HELADO: Labor Makes Flavor
Continuing south, Ecuador is a small and incredibly diverse country boasting a long list of unique Amazonian fruits that make great frozen desserts. One is helado de paila, an Ecuadorian sorbet. Paila is the Spanish word for the large bowl, typically made of brass, in which the sorbet is made. What makes helado de paila unique is the hand-made process in which the fruit juice is stirred continuously while simultaneously spinning the bowl over salted ice.
The result of this manual process is a boldly flavored and unusually dense sorbet due to the small amount of air that is incorporated during the freezing process. Helado de paila shops prepare multiple flavors by hand; popular varieties range from the familiar — blackberry and fig — to intriguing local fruits like naranjilla, taxo, araza and guanábana.
TAPIOCA: Flavor and Texture
Brazil is another country with a diverse offering of intriguing fruits that find their way into sorbets and ice creams, including açai, cupuaçu, fruta do conde and graviola. Many of these fruits are being imported into the United States as frozen purees.
Brazil, however, is also the land of manioc. Manioc, in its many different forms, has provided sustenance to a large population for many years. Thus, it should come as no surprise that one of the most common Brazilian ice cream flavors is tapioca, which produces a subtle ice cream reminiscent of fresh coconut with an earthy note.

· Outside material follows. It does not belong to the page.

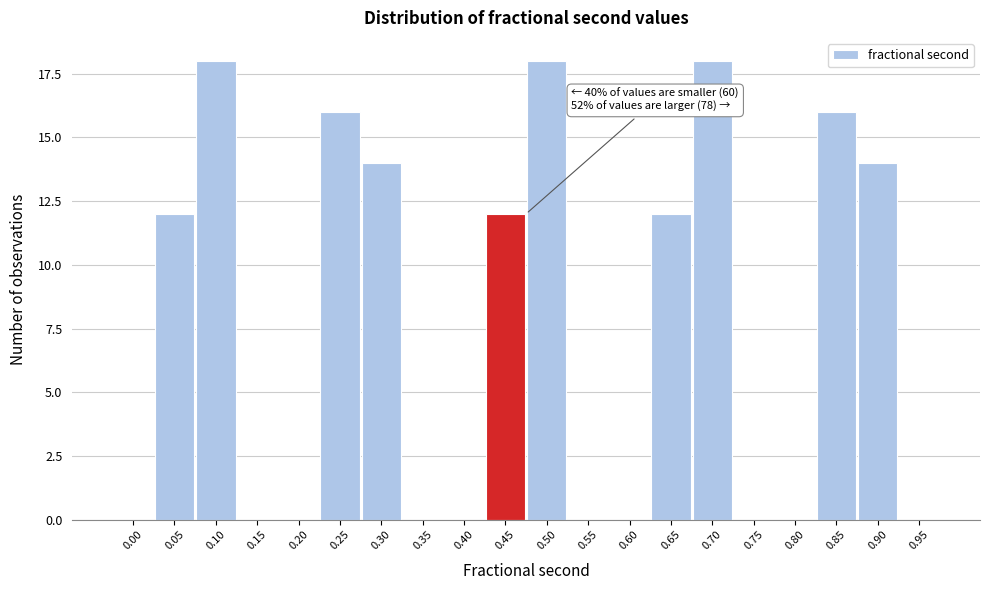

Reading right to left, transcribe all the data shown in this chart.

0.95=0	0.90=14	0.85=16	0.80=0	0.75=0	0.70=18	0.65=12	0.60=0	0.55=0	0.50=18	0.45=12	0.40=0	0.35=0	0.30=14	0.25=16	0.20=0	0.15=0	0.10=18	0.05=12	0.00=0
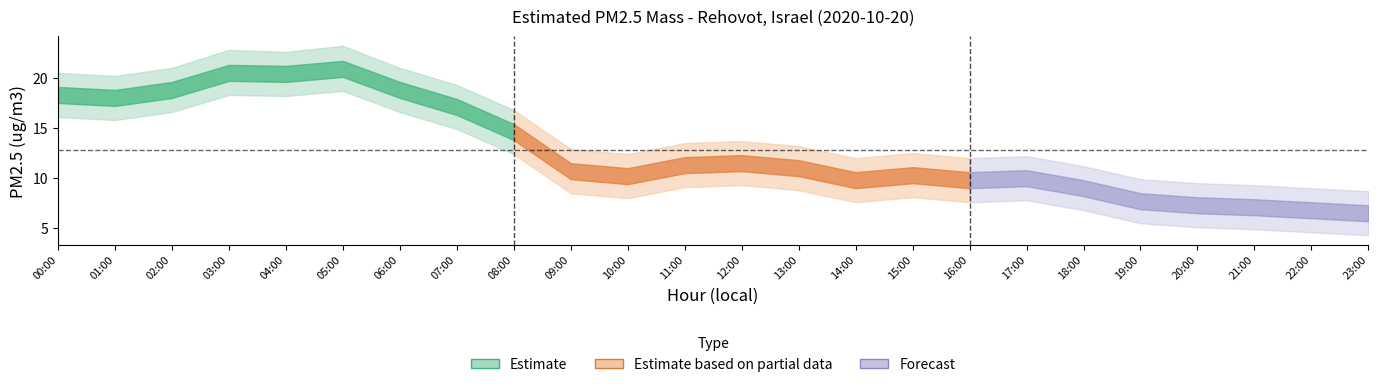

Count the number of categories in the chart.

24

Here, ice cream is topped with tapioca pearls, which are also commonly found in bubble tea. Like the gel cubes in Mexico, these pearls can be made of different ingredients and flavors. One that particularly stood out — both from a color and taste perspective — was made with red wine. Tapioca pearls add a chewy, textural variation to a dish of ice cream.
Another Brazilian treat that bears a quick mention is decadent Brazilian nut fudge, which is not unlike our chocolate fudge but spiked with Brazilian nuts. It, too, provides a flavor punch and a great textural contrast. Brazilian nut fudge certainly would find a happy home in the United States atop ice cream or as part of a more complex dessert, as it combines comfort with a twist.
Frozen desserts are truly a global phenomena with common themes like chewy add-ins and toppings, decadent flavors and the ubiquitous snow-cone format. While the themes may repeat from country to country, it is the variations that provide inspiration for chefs in this country.
Why not experiment with chamoy, flights of paletas, textural enhancements as in the camelado or Churchill, or tableside snow cones? By doing so, you’ll be introducing American diners to enticing new flavors and preparations while tapping into the global love and appreciation for frozen desserts.